▸ What you need to do: Please write down the lines below word for word, leaving out the pictures.

+++ Data to process

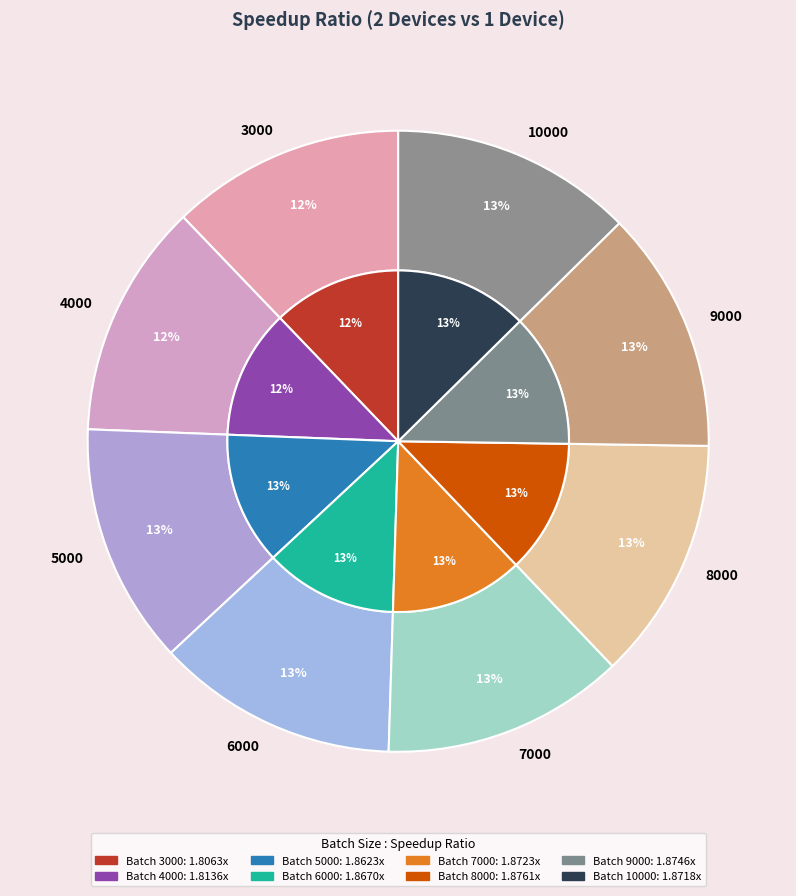

Which category has the biggest portion of the pie?

8000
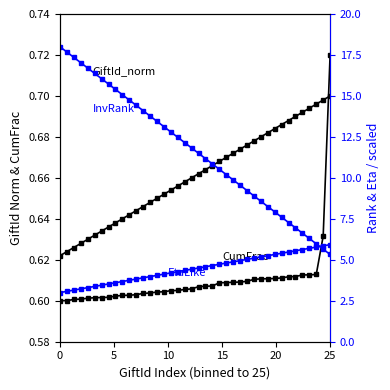

Is it true that InvRank equals 2.2 at 31?

False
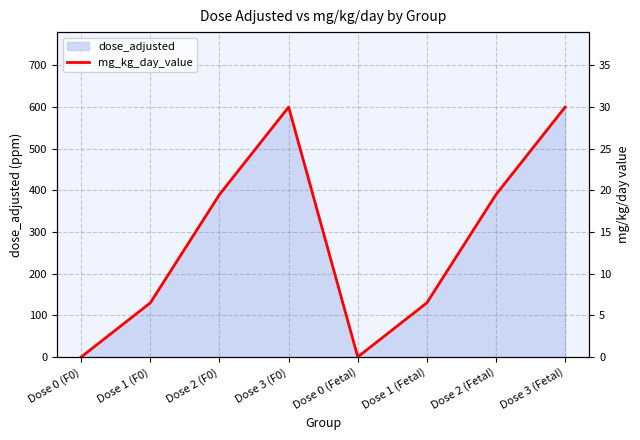

The value at Dose 1 (Fetal) is 2.5. True or false?

False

++++++

▸ Solution below:
Which category has the biggest portion of the pie?

8000

Is it true that InvRank equals 2.2 at 31?

False

The value at Dose 1 (Fetal) is 2.5. True or false?

False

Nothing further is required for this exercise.